The Costs of Adopting a Pet



Providing a furry friend with a forever home an extra boost of happiness, especially if you need a bit of extra companionship. With animal shelters looking for quality pet parents every day, the pet industry is booming, and more and more families are finding that giving a home to a new cat or dog has a great deal of benefits. However, when you adopt a pet, you’re adopting a living creature that comes with costs, and it’s important to not overlook that fact before you visit your local shelter or breeder.


Before you take the plunge in bringing home a new pet, here are some of the costs that you can expect to incur along the way:


  • What kind of food will you choose?  While this might seem like a question with a clear answer, there are a wide variety of pet foods and brands a pet parent can buy for different dietary needs or medical conditions. Before you settle on a brand, you’ll want to do your research. If the pet you choose to adopt is overweight, you’ll likely want to consider a weight-friendly type of food; if you’re adopting a kitten or a puppy, they will also need a certain type of food designed for babies for the first year of their life. Senior pets also require special food that might cost a few extra dollars.

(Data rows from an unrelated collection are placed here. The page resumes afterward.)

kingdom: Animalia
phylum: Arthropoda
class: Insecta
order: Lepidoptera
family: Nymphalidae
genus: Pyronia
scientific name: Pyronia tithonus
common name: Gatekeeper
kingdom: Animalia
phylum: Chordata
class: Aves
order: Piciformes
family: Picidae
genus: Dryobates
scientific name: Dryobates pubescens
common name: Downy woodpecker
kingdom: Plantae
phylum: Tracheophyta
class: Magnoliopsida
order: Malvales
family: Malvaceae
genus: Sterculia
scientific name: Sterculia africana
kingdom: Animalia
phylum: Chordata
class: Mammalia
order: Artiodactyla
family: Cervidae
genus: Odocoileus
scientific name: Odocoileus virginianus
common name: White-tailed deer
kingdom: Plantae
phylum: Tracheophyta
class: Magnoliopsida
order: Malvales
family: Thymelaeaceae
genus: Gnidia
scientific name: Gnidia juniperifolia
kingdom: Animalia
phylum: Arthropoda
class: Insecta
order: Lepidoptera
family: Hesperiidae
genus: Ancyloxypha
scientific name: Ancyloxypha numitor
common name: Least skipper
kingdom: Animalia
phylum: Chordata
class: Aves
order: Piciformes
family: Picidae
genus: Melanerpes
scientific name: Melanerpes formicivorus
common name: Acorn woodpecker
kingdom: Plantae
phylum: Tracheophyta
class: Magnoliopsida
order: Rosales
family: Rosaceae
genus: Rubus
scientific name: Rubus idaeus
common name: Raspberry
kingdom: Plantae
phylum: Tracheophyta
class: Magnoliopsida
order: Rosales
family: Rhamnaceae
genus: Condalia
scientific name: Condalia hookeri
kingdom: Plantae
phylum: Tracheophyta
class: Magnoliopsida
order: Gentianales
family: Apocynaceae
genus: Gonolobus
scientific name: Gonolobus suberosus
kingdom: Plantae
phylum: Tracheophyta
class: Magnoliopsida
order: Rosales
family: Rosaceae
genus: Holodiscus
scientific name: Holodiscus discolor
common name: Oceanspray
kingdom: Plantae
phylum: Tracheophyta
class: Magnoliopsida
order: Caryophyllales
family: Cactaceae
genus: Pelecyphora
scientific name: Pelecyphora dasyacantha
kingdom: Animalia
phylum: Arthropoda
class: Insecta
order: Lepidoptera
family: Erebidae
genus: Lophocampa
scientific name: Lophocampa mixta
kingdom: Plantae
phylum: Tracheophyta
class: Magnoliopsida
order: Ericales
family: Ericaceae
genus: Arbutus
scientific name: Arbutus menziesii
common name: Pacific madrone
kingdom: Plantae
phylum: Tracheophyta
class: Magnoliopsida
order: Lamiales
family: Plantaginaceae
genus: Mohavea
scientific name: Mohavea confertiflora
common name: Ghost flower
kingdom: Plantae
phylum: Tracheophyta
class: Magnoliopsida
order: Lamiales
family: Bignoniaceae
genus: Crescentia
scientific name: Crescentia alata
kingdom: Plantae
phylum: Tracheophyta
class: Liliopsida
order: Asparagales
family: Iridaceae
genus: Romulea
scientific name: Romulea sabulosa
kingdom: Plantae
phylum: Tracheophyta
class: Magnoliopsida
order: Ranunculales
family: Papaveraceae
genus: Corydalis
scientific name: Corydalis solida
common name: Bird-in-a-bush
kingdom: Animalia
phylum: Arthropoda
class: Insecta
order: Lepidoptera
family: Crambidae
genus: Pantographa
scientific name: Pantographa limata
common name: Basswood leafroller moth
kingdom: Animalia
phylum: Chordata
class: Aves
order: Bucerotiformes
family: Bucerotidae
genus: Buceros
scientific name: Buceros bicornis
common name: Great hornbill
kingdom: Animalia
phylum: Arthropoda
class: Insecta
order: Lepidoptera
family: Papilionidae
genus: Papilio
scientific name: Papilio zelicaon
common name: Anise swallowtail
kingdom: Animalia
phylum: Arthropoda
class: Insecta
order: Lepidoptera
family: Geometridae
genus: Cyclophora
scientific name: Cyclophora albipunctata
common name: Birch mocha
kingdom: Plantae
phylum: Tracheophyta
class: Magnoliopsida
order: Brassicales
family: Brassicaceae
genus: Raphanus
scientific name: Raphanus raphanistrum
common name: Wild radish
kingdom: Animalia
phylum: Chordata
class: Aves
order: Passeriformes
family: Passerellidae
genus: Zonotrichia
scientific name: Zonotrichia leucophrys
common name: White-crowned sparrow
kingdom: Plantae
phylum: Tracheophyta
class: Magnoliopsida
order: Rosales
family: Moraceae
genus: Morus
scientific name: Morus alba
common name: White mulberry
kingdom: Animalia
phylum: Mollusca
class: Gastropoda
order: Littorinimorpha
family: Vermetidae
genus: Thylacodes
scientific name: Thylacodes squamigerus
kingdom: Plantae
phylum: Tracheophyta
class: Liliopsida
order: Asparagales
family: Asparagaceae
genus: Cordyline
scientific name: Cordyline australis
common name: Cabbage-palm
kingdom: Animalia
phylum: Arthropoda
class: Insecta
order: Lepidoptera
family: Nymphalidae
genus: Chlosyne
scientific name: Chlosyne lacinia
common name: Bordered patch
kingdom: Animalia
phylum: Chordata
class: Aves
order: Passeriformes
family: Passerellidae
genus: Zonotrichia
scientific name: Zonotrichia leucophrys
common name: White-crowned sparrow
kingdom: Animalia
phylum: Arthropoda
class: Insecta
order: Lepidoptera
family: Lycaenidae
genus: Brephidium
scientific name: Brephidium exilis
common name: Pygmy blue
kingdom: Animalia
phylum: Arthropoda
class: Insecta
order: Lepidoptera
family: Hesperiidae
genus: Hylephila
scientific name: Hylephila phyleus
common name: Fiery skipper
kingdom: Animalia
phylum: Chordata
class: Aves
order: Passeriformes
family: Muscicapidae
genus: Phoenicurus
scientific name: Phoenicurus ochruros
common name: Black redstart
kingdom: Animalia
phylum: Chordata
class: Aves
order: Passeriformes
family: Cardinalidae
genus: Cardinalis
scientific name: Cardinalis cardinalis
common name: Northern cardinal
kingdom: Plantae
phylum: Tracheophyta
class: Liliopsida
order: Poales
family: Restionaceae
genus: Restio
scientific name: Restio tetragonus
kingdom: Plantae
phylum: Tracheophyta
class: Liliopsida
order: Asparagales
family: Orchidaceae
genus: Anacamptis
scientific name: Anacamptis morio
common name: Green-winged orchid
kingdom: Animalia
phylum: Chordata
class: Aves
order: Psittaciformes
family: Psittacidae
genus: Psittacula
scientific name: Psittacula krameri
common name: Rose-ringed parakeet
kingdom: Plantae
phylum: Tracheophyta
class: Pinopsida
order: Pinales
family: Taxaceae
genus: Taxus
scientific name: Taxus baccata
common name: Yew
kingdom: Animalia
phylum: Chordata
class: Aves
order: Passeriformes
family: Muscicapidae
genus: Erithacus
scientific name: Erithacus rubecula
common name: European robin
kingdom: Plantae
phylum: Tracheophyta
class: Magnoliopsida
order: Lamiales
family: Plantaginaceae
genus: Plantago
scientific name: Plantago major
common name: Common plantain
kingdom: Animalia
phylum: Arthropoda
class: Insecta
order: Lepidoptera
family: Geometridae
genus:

  • Finding the right veterinarian for your pet’s long-term health.  Just like you want to find the appropriate doctor for your personal health, your pet will need a veterinarian who you can trust and who can offer the best services for the best price. While you can take advantage of free or discounted clinics at shelters for regular vaccinations or microchips, you want a vet for regular checkups, when your pet falls ill, or if they need a medical procedure. Many pet parents have found that searching online for reviews helps find the right vet in their area that will best suit their needs.


  • Keeping your pet well groomed and trained.  These two expenditures are mainly for dog parents, but they’re important nonetheless. Some dogs benefit greatly from “obedience school” where they and their owner can develop the best tools to coexist with other dogs and humans. However, before you spend the money, spend some time with your pup to determine if the cost is necessary. With regards to grooming, some dog parents find that they can bathe and groom their pup at home, but hiring a groomer on a semi-regular basis can help with tasks better left to professionals, such as nail clipping and ear cleaning.